Challenging a breath test
To secure a conviction for drink driving, the police must show evidence that you were over the drink driving limit when you drove. To do this they require you to provide specimens of breath into an evidential breath machine (EBM) and then use the results of that test against you in court.
A lot of people think that the EBMs are infallible and never produce an erroneous result, e.g. in an article titled, “Current defence strategies in some contested drink-drive prosecutions: Is it now time for some additional statutory assumptions?”, which appeared in the Forensic Science International journal in December 2018, Paul M. Williams wrote that, “There is no recorded case of such an instrument having given an inaccurate reading.” That is demonstrably wrong – you only have to look at the police’s procedure to realise that it is relatively so common there is a standard response written into the guidance for officers to follow when the EBM goes wrong. We have represented many clients in cases where the EBM has malfunctioned and produced inaccurate readings. Normally, the EBM itself highlights the error and tells the operator about it – error detection is literally built into the machine.
There are two legal presumptions that assist the prosecutor – a presumption is something that is assumed to be correct by a court, they can either be irrebuttable which means they cannot be challenged, or rebuttable presumptions which means they can be challenged. The two presumptions at work in every drink driving case are that: a) the EBM functioned correctly and was reliable; and b) that the defendant’s breath-alcohol level at the time he drove was not less than it was when tested by the police.

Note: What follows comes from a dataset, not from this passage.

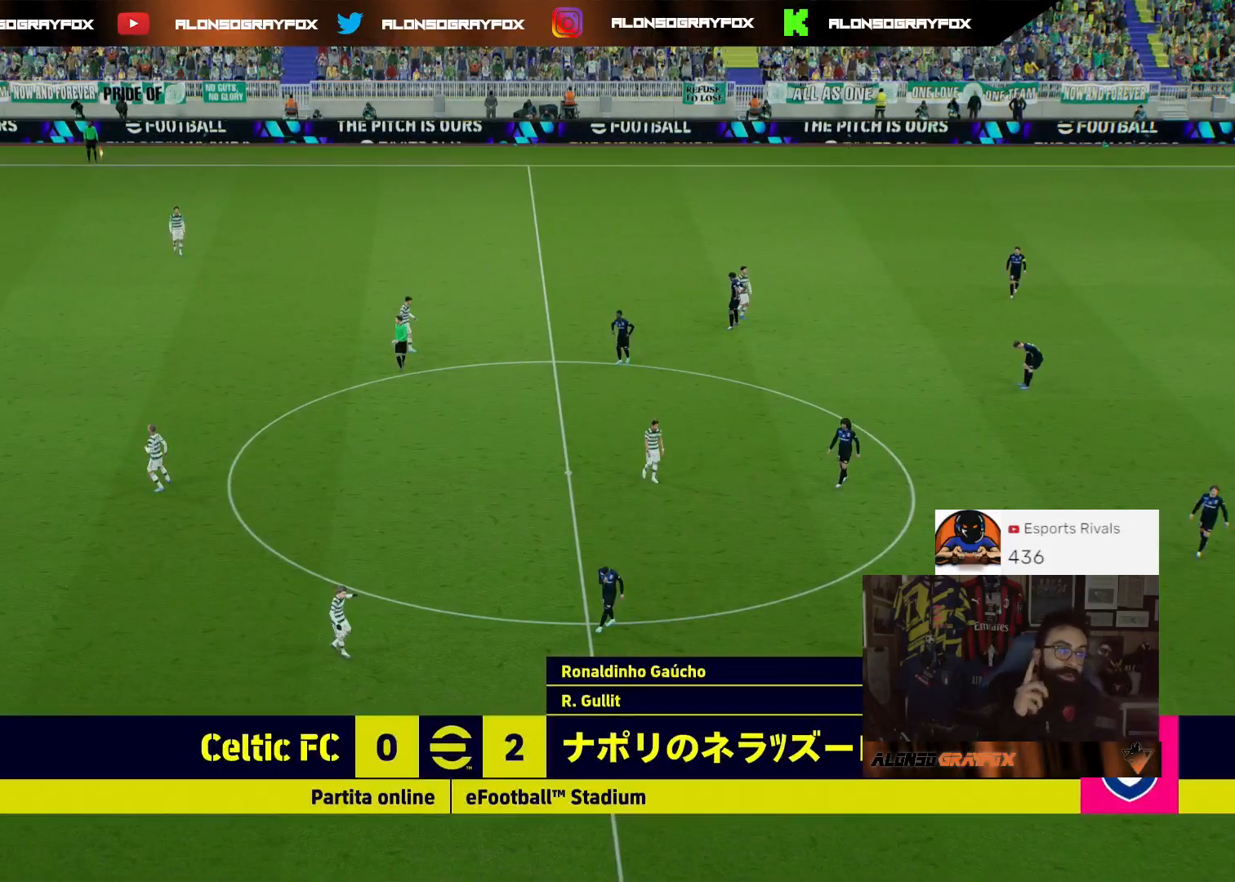
{"buttons": [], "left_stick": "center", "right_stick": "center", "events": []}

Both presumptions are rebuttable so can be challenged by the defence. The second presumption is often challenged by people who have been arrested at home after consuming alcohol – in fact we’ve even had a client who was arrested at the bar of a pub where police saw him consuming two pints of beer in the 30 minutes it took them to arrest him.

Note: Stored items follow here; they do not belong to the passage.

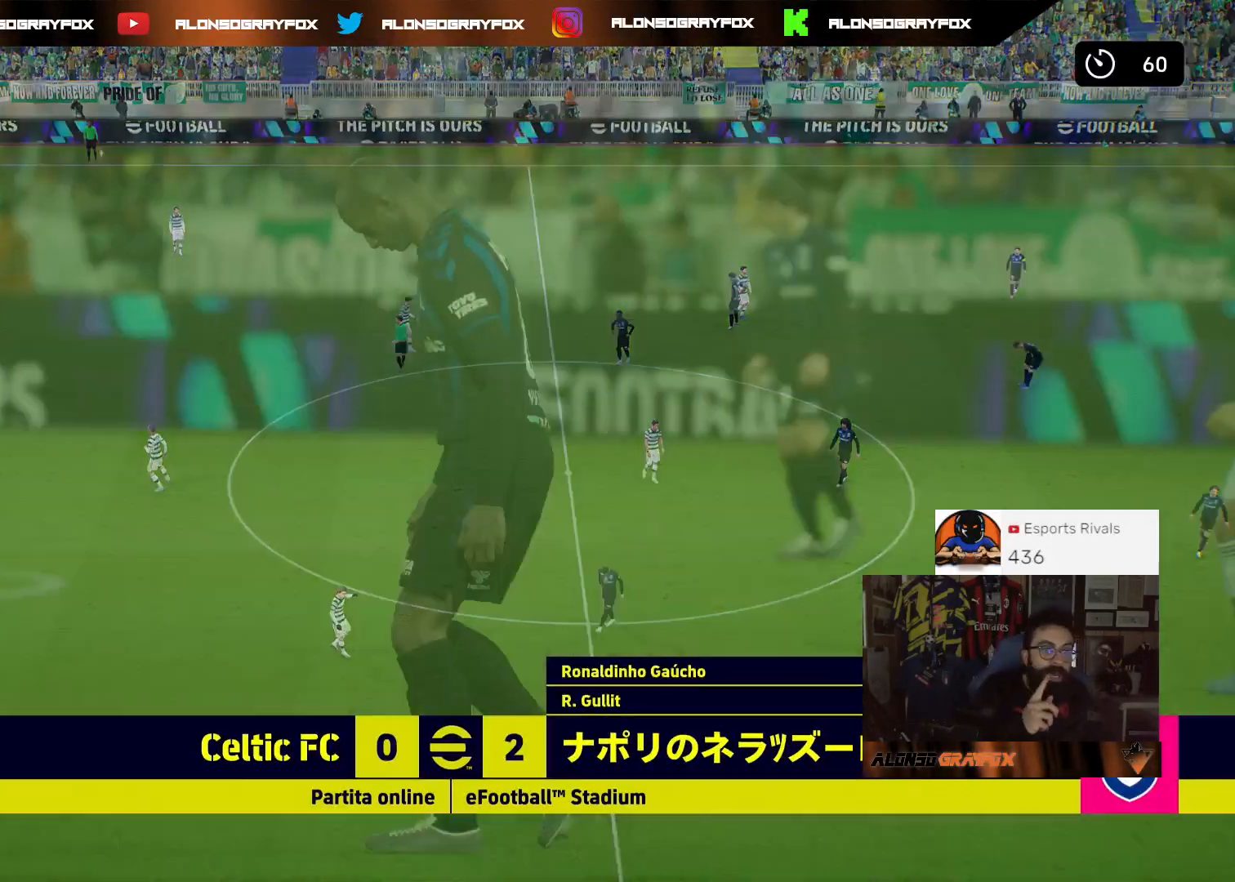
{"buttons": [], "left_stick": "center", "right_stick": "center", "events": []}
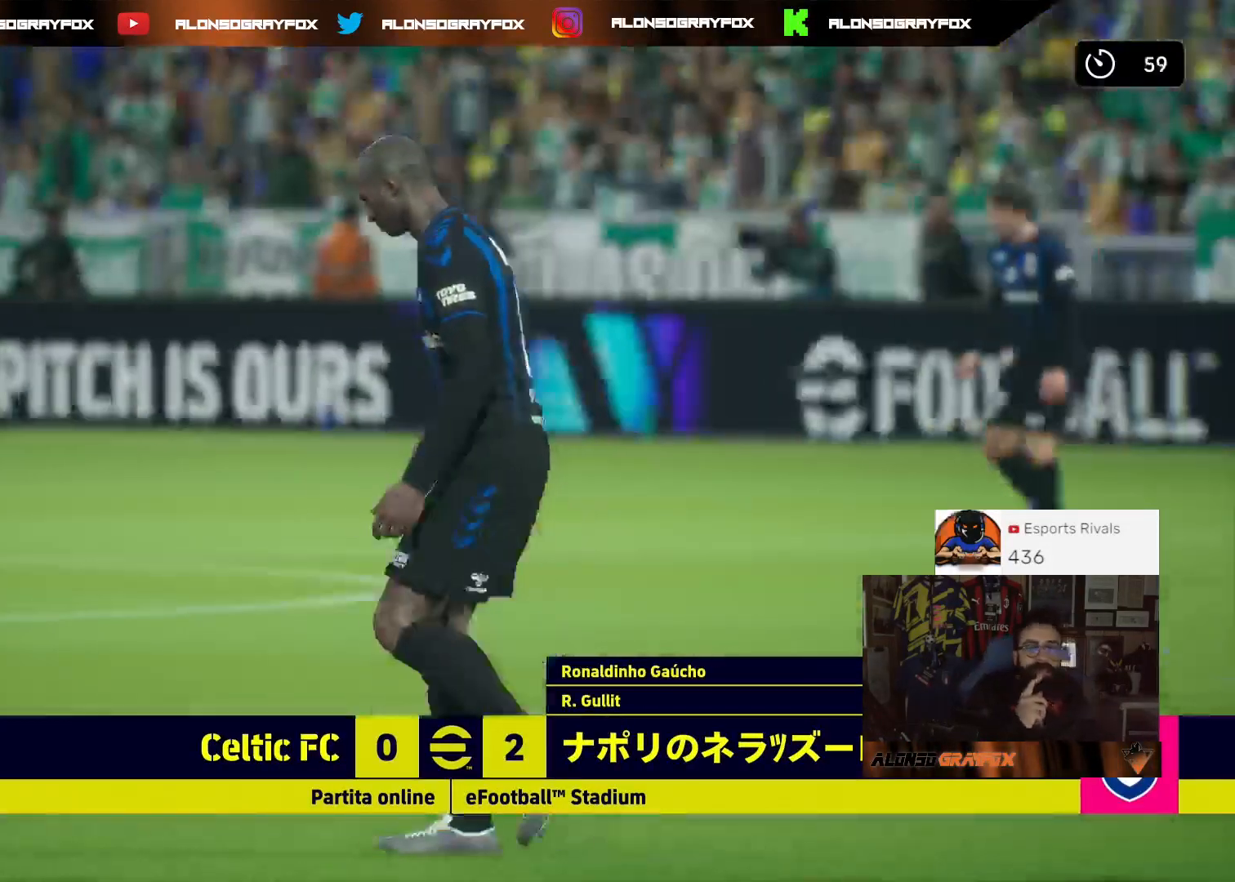
{"buttons": [], "left_stick": "center", "right_stick": "center", "events": []}
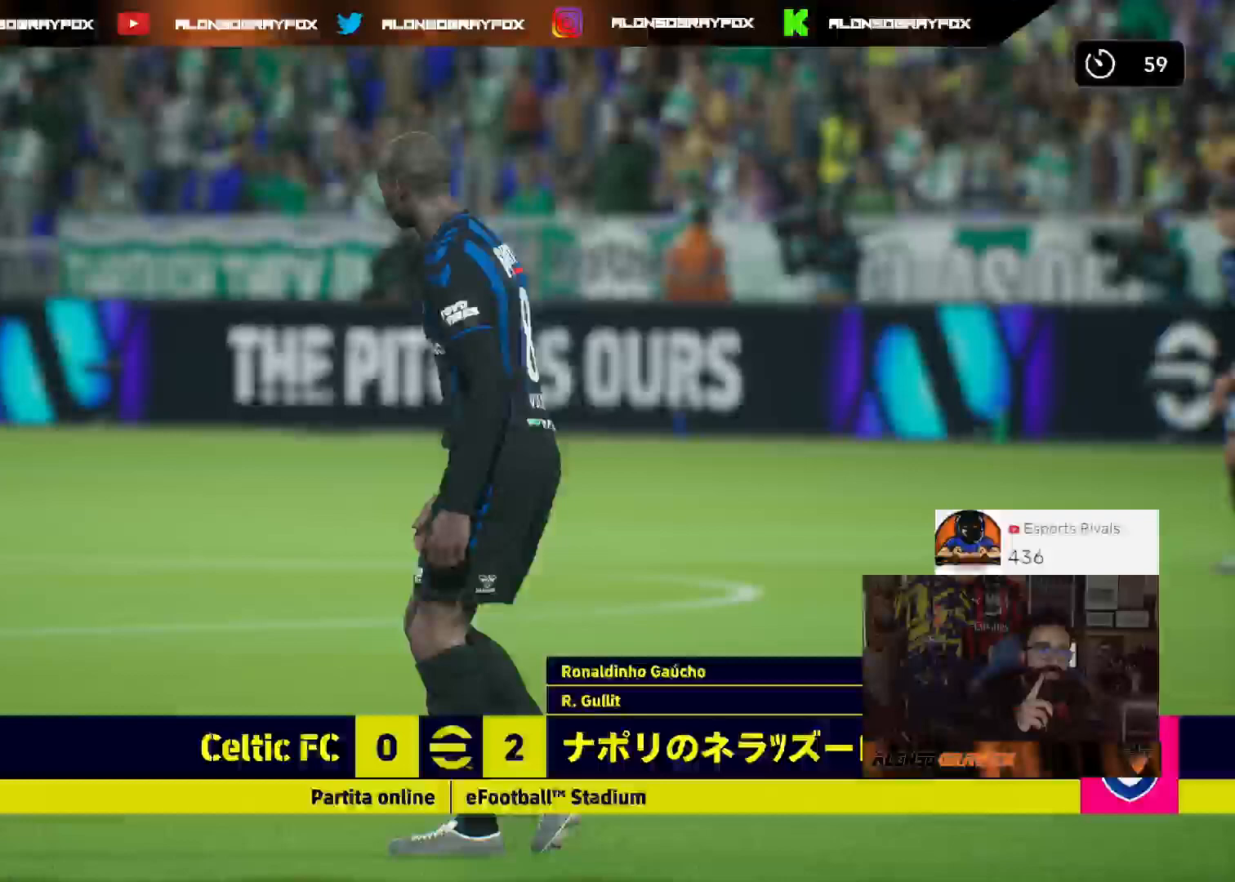
{"buttons": [], "left_stick": "center", "right_stick": "center", "events": []}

The first presumption is much harder to challenge, but a recent court decision may have made things a little easier for defendants. Up until October 2020, the leading case on challenging EBMs was Cracknell v Willis, a case from 1988 in which the High Court told us that when the presumption that the EBM operated correctly is challenged the magistrates must be satisfied that the EBM did in fact provide a reliable reading. In Willis, the court cited an example of a teetotaller motorist receiving an incorrect result from an EBM and being allowed to call the two bishops with whom he had been dining to give evidence that he did not consume alcohol.
The new case is Ali v Director of Public Prosecutions and it clarifies an important point about who must prove the EBM did or did not operate reliably.
In Ali, the District Judge hearing the trial required the defence to prove on the balance of probabilities that the EBM had not functioned reliably. When they were unable to do so, she convicted Mr Ali who appealed on the basis that the judge should have required the prosecutor to prove the EBM was reliable beyond reasonable doubt. The High Court agreed with Mr Ali saying:
“A defendant may adduce ‘relevant’ evidence that the EBM reading was not reliable. Once a defendant does that, it is necessary for the prosecution then to prove, [beyond reasonable doubt], that the reading was reliable, notwithstanding the evidence adduced by the defendant.”
This means that in future case, the prosecution will have to ensure they produce evidence that shows the results produced by EBM are reliable in any case where a defendant challenges the result.